Push work into WHERE, not HAVING. Put every condition that does not need an aggregate into WHERE. The database applies WHERE before grouping, reducing the number of rows that get aggregated. HAVING runs after grouping, so a mistake like moving a non-aggregate filter into HAVING forces the database to aggregate all rows first.

Combining Multiple Aggregates

You can select several aggregates in the same query. A common pattern is the "summary row" that shows totals, averages, and counts for each group simultaneously.

// Revenue summary per product category
// Returns Object[] { category, totalRevenue, avgRevenue, orderCount }
List<Object[]> summary = em.createQuery(
        "SELECT p.category, " +
        "       SUM(oi.quantity * oi.unitPrice), " +
        "       AVG(oi.unitPrice), " +
        "       COUNT(oi) " +
        "FROM OrderItem oi " +
        "JOIN oi.product p " +
        "GROUP BY p.category " +
        "HAVING SUM(oi.quantity * oi.unitPrice) > 1000.0 " +
        "ORDER BY SUM(oi.quantity * oi.unitPrice) DESC",
        Object[].class)
    .getResultList();

Using DTO Projections with Aggregates

Casting Object[] arrays is error-prone. JPQL supports a NEW constructor expression that packages each row into a typed DTO directly in the query, avoiding manual casting entirely.

// DTO record — Java 16+
public record CategorySummary(
    String category,
    Double totalRevenue,
    Double avgPrice,
    Long itemCount
) {}

// Query with constructor expression
List<CategorySummary> results = em.createQuery(
        "SELECT NEW com.example.dto.CategorySummary(" +
        "    p.category, " +
        "    SUM(oi.quantity * oi.unitPrice), " +
        "    AVG(oi.unitPrice), " +
        "    COUNT(oi)" +
        ") " +
        "FROM OrderItem oi JOIN oi.product p " +
        "GROUP BY p.category",
        CategorySummary.class)
    .getResultList();

The fully-qualified class name is required in the query string. The matching constructor must exist. This pattern is preferred for any aggregate result exposed beyond the repository layer — it gives callers a stable, named type instead of a positional array.

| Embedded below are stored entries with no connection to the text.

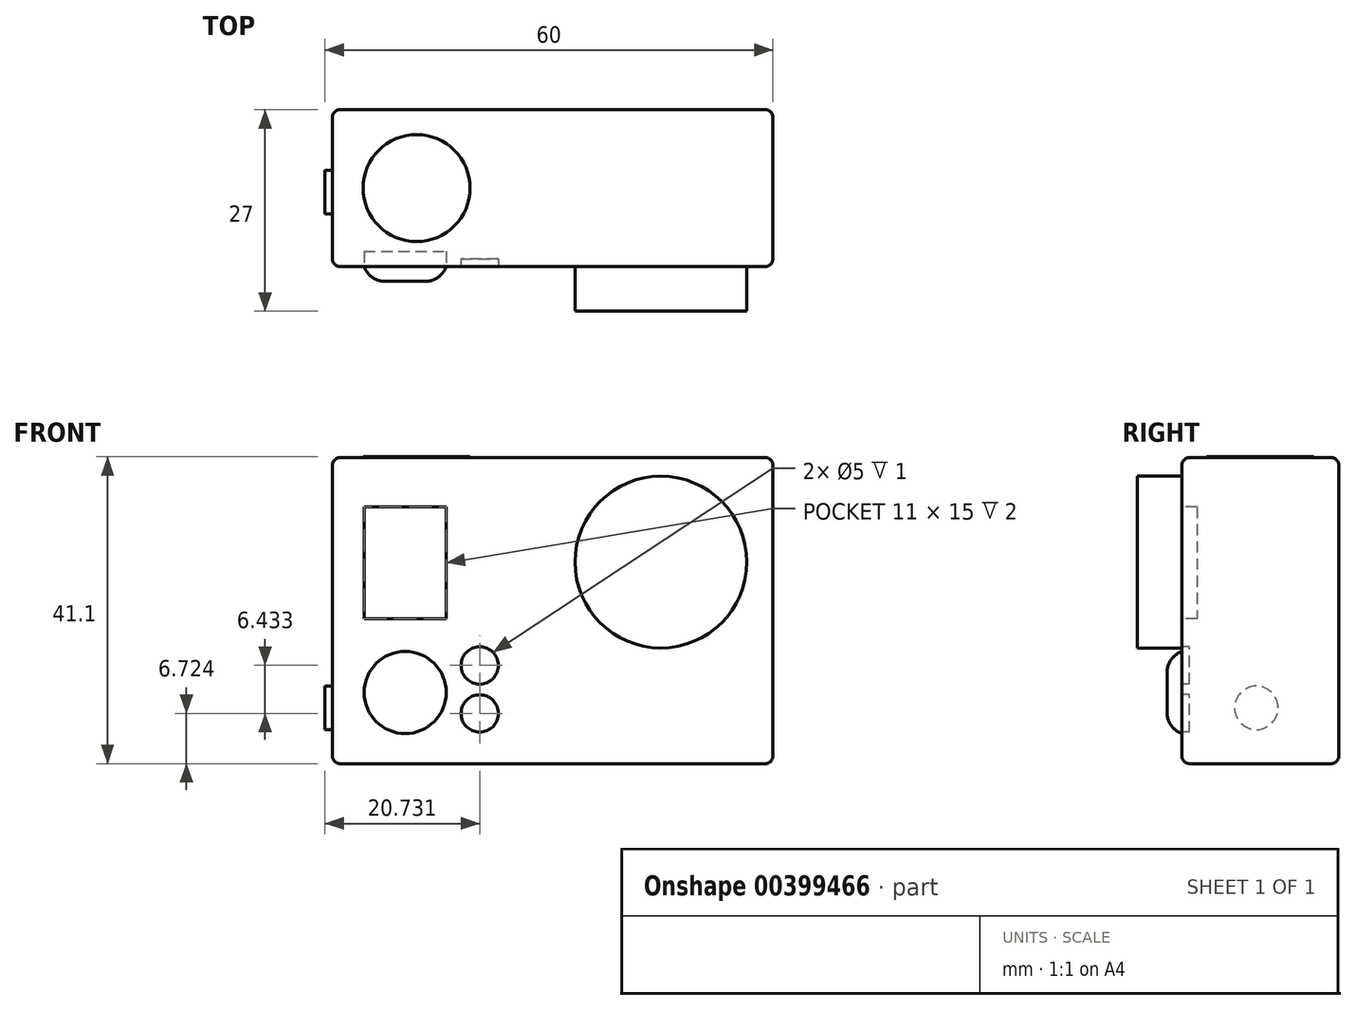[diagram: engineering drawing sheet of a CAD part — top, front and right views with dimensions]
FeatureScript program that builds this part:
annotation { "Feature Type Name" : "Feature", "Feature Type Description" : "" }
export const myFeature = defineFeature(function(context is Context, id is Id, definition is map)
    precondition{}
    {
        {
            var Q0;
            Q0=qCreatedBy(makeId("Front.planeOp"),FACE);
            var sketch = newSketch(context, id + "F0", { "sketchPlane" : qUnion([Q0])});
            skLineSegment(sketch, "E0.bottom", {"start": v(0, 0) * mm, "end": v(-59, 0) * mm});
            skLineSegment(sketch, "E0.top", {"start": v(0, 41) * mm, "end": v(-59, 41) * mm});
            skLineSegment(sketch, "E0.left", {"start": v(0, 0) * mm, "end": v(0, 41) * mm});
            skLineSegment(sketch, "E0.right", {"start": v(-59, 0) * mm, "end": v(-59, 41) * mm});
            skSolve(sketch);
        }
        {
            var Q0;
            Q0=makeQuery(id+"F0.imprint","IMPRINT",FACE,{"disambiguationData":[TD([[makeQuery(id+"F0.imprint","IMPRINT",EDGE,{"derivedFrom":sQuery(id+"F0.wireOp",EDGE,"E0.bottom")}),-1.0]])]});
            extrude(context, id + "F1", {"entities" : qUnion([Q0]), "depth" : 21 * mm});
        }
        {
            var Q0;
            Q0=makeQuery(id+"F1.opExtrude","CAP_FACE",FACE,{"disambiguationData":[OSD([sQuery(id+"F0.wireOp",EDGE,"E0.bottom"),sQuery(id+"F0.wireOp",EDGE,"E0.top"),sQuery(id+"F0.wireOp",EDGE,"E0.left"),sQuery(id+"F0.wireOp",EDGE,"E0.right")])],"isStart":false});
            var sketch = newSketch(context, id + "F2", { "sketchPlane" : qUnion([Q0])});
            skLineSegment(sketch, "E1", {"start": v(0, 41) * mm, "end": v(0, 27) * mm});
            skLineSegment(sketch, "E2", {"start": v(0, 27) * mm, "end": v(-15, 27) * mm});
            skCircle(sketch, "E3", {"center": v(-15, 27) * mm, "radius": 11.5 * mm});
            skLineSegment(sketch, "E4.bottom", {"start": v(-54.76, 34.38) * mm, "end": v(-43.76, 34.38) * mm});
            skLineSegment(sketch, "E4.top", {"start": v(-54.76, 19.38) * mm, "end": v(-43.76, 19.38) * mm});
            skLineSegment(sketch, "E4.left", {"start": v(-54.76, 34.38) * mm, "end": v(-54.76, 19.38) * mm});
            skLineSegment(sketch, "E4.right", {"start": v(-43.76, 34.38) * mm, "end": v(-43.76, 19.38) * mm});
            skLineSegment(sketch, "E5", {"start": v(-49.26, 19.38) * mm, "end": v(-49.26, 5.16) * mm, "construction": true});
            skCircle(sketch, "E6", {"center": v(-49.26, 9.53) * mm, "radius": 5.5 * mm});
            skCircle(sketch, "E7", {"center": v(-39.27, 13.16) * mm, "radius": 2.5 * mm});
            skCircle(sketch, "E8", {"center": v(-39.27, 6.72) * mm, "radius": 2.5 * mm});
            skSolve(sketch);
        }
        {
            var Q0;
            Q0=makeQuery(id+"F2.imprint","IMPRINT",FACE,{"disambiguationData":[TD([[makeQuery(id+"F2.imprint","IMPRINT",EDGE,{"derivedFrom":sQuery(id+"F2.wireOp",EDGE,"E3")}),1.0]])]});
            extrude(context, id + "F3", {"entities" : qUnion([Q0]), "operationType" : NewBodyOperationType.ADD, "depth" : 6 * mm});
        }
        {
            var Q0;
            Q0=makeQuery(id+"F2.imprint","IMPRINT",FACE,{"disambiguationData":[TD([[makeQuery(id+"F2.imprint","IMPRINT",EDGE,{"derivedFrom":sQuery(id+"F2.wireOp",EDGE,"E4.bottom")}),-1.0]])]});
            extrude(context, id + "F4", {"entities" : qUnion([Q0]), "operationType" : NewBodyOperationType.REMOVE, "oppositeDirection" : true, "depth" : 2 * mm});
        }
        {
            var Q0;
            Q0=makeQuery(id+"F2.imprint","IMPRINT",FACE,{"disambiguationData":[TD([[makeQuery(id+"F2.imprint","IMPRINT",EDGE,{"derivedFrom":sQuery(id+"F2.wireOp",EDGE,"E6")}),1.0]])]});
            var Q1;
            Q1=sQuery(id+"F2.wireOp",EDGE,"E6");
            extrude(context, id + "F5", {"entities" : qUnion([Q0]), "operationType" : NewBodyOperationType.ADD, "surfaceEntities" : qUnion([Q1]), "depth" : 2 * mm});
        }
        {
            var Q0;
            Q0=makeQuery(id+"F5.opExtrude","CAP_EDGE",EDGE,{"disambiguationData":[OSD([sQuery(id+"F2.wireOp",EDGE,"E6")])],"isStart":false});
            fillet(context, id + "F6", {"entities" : qUnion([Q0]), "radius" : 3 * mm, "tangentPropagation" : true, "allowEdgeOverflow" : false});
        }
        {
            var Q0;
            Q0=makeQuery(id+"F2.imprint","IMPRINT",FACE,{"disambiguationData":[TD([[makeQuery(id+"F2.imprint","IMPRINT",EDGE,{"derivedFrom":sQuery(id+"F2.wireOp",EDGE,"E7")}),1.0]])]});
            var Q1;
            Q1=makeQuery(id+"F2.imprint","IMPRINT",FACE,{"disambiguationData":[TD([[makeQuery(id+"F2.imprint","IMPRINT",EDGE,{"derivedFrom":sQuery(id+"F2.wireOp",EDGE,"E8")}),1.0]])]});
            extrude(context, id + "F7", {"entities" : qUnion([Q0, Q1]), "operationType" : NewBodyOperationType.REMOVE, "oppositeDirection" : true, "depth" : 1 * mm});
        }
        {
            var Q0;
            Q0=makeQuery(id+"F1.opExtrude","SWEPT_FACE",FACE,{"disambiguationData":[OSD([sQuery(id+"F0.wireOp",EDGE,"E0.right")])]});
            var sketch = newSketch(context, id + "F8", { "sketchPlane" : qUnion([Q0])});
            skCircle(sketch, "E9", {"center": v(11.04, 7.47) * mm, "radius": 2.91 * mm});
            skSolve(sketch);
        }
        {
            var Q0;
            Q0=makeQuery(id+"F8.imprint","IMPRINT",FACE,{"disambiguationData":[TD([[makeQuery(id+"F8.imprint","IMPRINT",EDGE,{"derivedFrom":sQuery(id+"F8.wireOp",EDGE,"E9")}),1.0]])]});
            extrude(context, id + "F9", {"entities" : qUnion([Q0]), "operationType" : NewBodyOperationType.ADD, "depth" : 1 * mm});
        }
        {
            var Q0;
            Q0=makeQuery(id+"F1.opExtrude","SWEPT_FACE",FACE,{"disambiguationData":[OSD([sQuery(id+"F0.wireOp",EDGE,"E0.top")])]});
            var sketch = newSketch(context, id + "F10", { "sketchPlane" : qUnion([Q0])});
            skCircle(sketch, "E10", {"center": v(-47.73, -10.5) * mm, "radius": 7.17 * mm});
            skPoint(sketch, "E10.centerSnap0", {"position": v(-59, -10.5) * mm});
            skSolve(sketch);
        }
        {
            var Q0;
            Q0=makeQuery(id+"F10.imprint","IMPRINT",FACE,{"disambiguationData":[TD([[makeQuery(id+"F10.imprint","IMPRINT",EDGE,{"derivedFrom":sQuery(id+"F10.wireOp",EDGE,"E10")}),1.0]])]});
            extrude(context, id + "F11", {"entities" : qUnion([Q0]), "operationType" : NewBodyOperationType.ADD, "depth" : .1 * mm});
        }
        {
            var Q0;
            Q0=makeQuery(id+"F1.opExtrude","CAP_EDGE",EDGE,{"disambiguationData":[OSD([sQuery(id+"F0.wireOp",EDGE,"E0.top")])],"isStart":false});
            var Q1;
            Q1=makeQuery(id+"F1.opExtrude","SWEPT_EDGE",EDGE,{"disambiguationData":[OSD([sQuery(id+"F0.wireOp",EDGE,"E0.top"),sQuery(id+"F0.wireOp",EDGE,"E0.right")])]});
            var Q2;
            Q2=makeQuery(id+"F1.opExtrude","CAP_EDGE",EDGE,{"disambiguationData":[OSD([sQuery(id+"F0.wireOp",EDGE,"E0.top")])],"isStart":true});
            var Q3;
            Q3=makeQuery(id+"F1.opExtrude","SWEPT_EDGE",EDGE,{"disambiguationData":[OSD([sQuery(id+"F0.wireOp",EDGE,"E0.top"),sQuery(id+"F0.wireOp",EDGE,"E0.left")])]});
            var Q4;
            Q4=makeQuery(id+"F1.opExtrude","CAP_EDGE",EDGE,{"disambiguationData":[OSD([sQuery(id+"F0.wireOp",EDGE,"E0.right")])],"isStart":false});
            var Q5;
            Q5=makeQuery(id+"F1.opExtrude","CAP_EDGE",EDGE,{"disambiguationData":[OSD([sQuery(id+"F0.wireOp",EDGE,"E0.right")])],"isStart":true});
            var Q6;
            Q6=makeQuery(id+"F1.opExtrude","CAP_EDGE",EDGE,{"disambiguationData":[OSD([sQuery(id+"F0.wireOp",EDGE,"E0.left")])],"isStart":false});
            var Q7;
            Q7=makeQuery(id+"F1.opExtrude","CAP_EDGE",EDGE,{"disambiguationData":[OSD([sQuery(id+"F0.wireOp",EDGE,"E0.left")])],"isStart":true});
            var Q8;
            Q8=makeQuery(id+"F1.opExtrude","SWEPT_EDGE",EDGE,{"disambiguationData":[OSD([sQuery(id+"F0.wireOp",EDGE,"E0.bottom"),sQuery(id+"F0.wireOp",EDGE,"E0.left")])]});
            var Q9;
            Q9=makeQuery(id+"F1.opExtrude","CAP_EDGE",EDGE,{"disambiguationData":[OSD([sQuery(id+"F0.wireOp",EDGE,"E0.bottom")])],"isStart":false});
            var Q10;
            Q10=makeQuery(id+"F1.opExtrude","CAP_EDGE",EDGE,{"disambiguationData":[OSD([sQuery(id+"F0.wireOp",EDGE,"E0.bottom")])],"isStart":true});
            var Q11;
            Q11=makeQuery(id+"F1.opExtrude","SWEPT_EDGE",EDGE,{"disambiguationData":[OSD([sQuery(id+"F0.wireOp",EDGE,"E0.bottom"),sQuery(id+"F0.wireOp",EDGE,"E0.right")])]});
            fillet(context, id + "F12", {"entities" : qUnion([Q0, Q1, Q2, Q3, Q4, Q5, Q6, Q7, Q8, Q9, Q10, Q11]), "radius" : 1 * mm, "tangentPropagation" : true, "allowEdgeOverflow" : false});
        }
    });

COUNT(e) vs COUNT(e.id) vs COUNT(*)

JPQL does not support COUNT(*). Use COUNT(e) (the entity alias) as the idiomatic equivalent; Hibernate translates it to COUNT(id) automatically. COUNT(e.id) is equivalent and slightly more explicit. Use COUNT(DISTINCT e.someField) when you need to count unique values of a non-PK attribute.

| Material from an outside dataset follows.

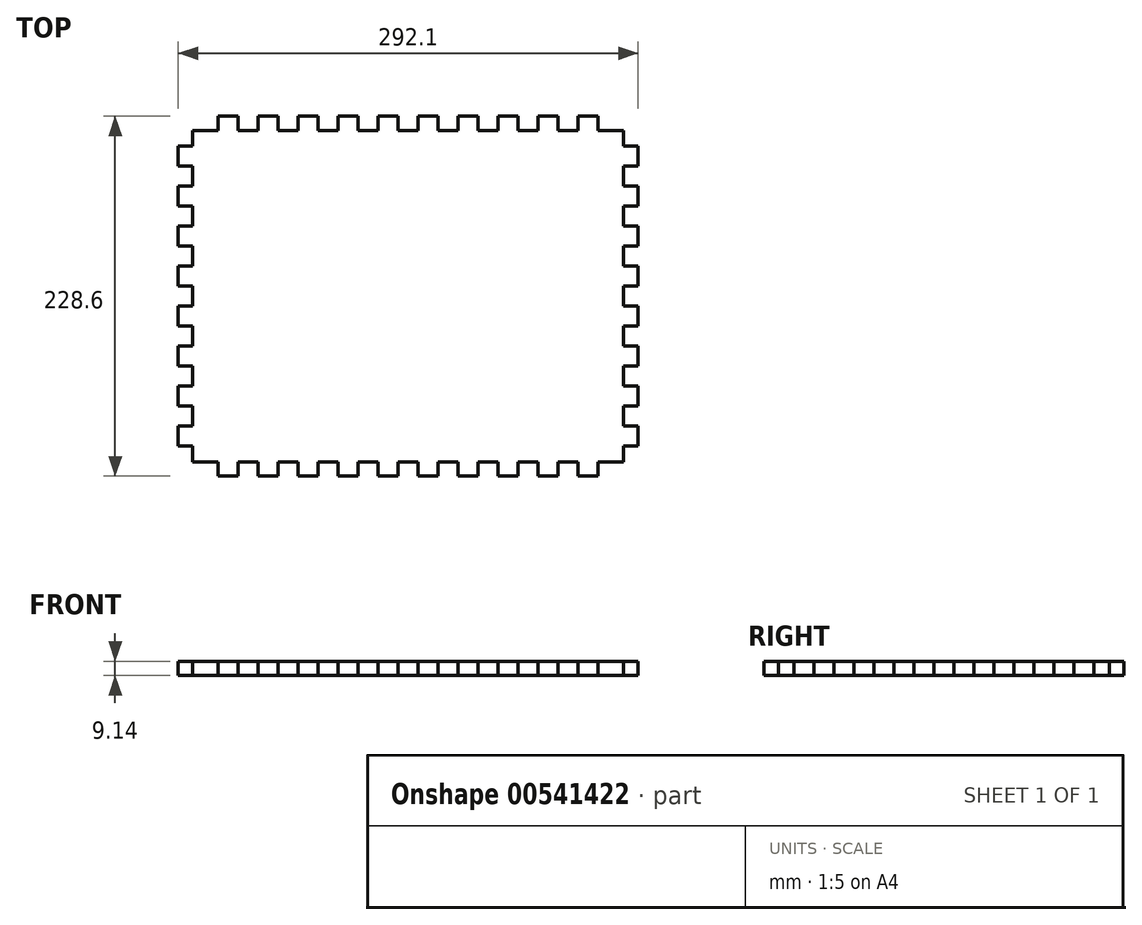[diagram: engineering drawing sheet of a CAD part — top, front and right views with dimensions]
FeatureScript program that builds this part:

NULL Handling in Aggregates

Like SQL, JPQL aggregates ignore NULL values silently. SUM over an all-null column returns NULL (not zero), and COUNT(field) skips nulls while COUNT(entity) counts every row regardless. Forgetting this causes silent wrong answers in dashboards.

SUM can return null. If no rows match the WHERE clause, SUM (and AVG) return null, not zero. Always use Optional or a null check when storing the result, or use COALESCE(SUM(x), 0) in the query to guarantee a non-null return value.

Performance Considerations

Aggregate queries execute entirely inside the database engine — no entities are loaded into the JPA first-level cache, no lazy associations are triggered, and no hydration overhead occurs. This makes them dramatically faster than loading entities and summing in Java code. A few production guidelines:

Index the GROUP BY columns. If you group by customer_id or category frequently, those columns should be indexed. Check the query plan with EXPLAIN.
Avoid grouping by non-key entity paths if you can use the FK column — grouping by o.customer may generate a join where o.customer.id does not.
Use HAVING sparingly on large tables — the database must build all groups before filtering. A covering index or a pre-filtered subquery can help when the HAVING filter is selective.
Paginate aggregate results — even grouped queries can return thousands of rows in large systems. Apply setMaxResults / setFirstResult as you would for any result list.

Summary

JPQL's five aggregate functions — COUNT, SUM, AVG, MIN, MAX — work exactly as in SQL but operate on entity paths. GROUP BY partitions the result into buckets; HAVING filters those buckets on aggregate conditions. Prefer typed DTO constructor expressions over raw Object[], guard against null from SUM/AVG, and let the database do the arithmetic — it is always faster than loading entities into memory and aggregating in Java.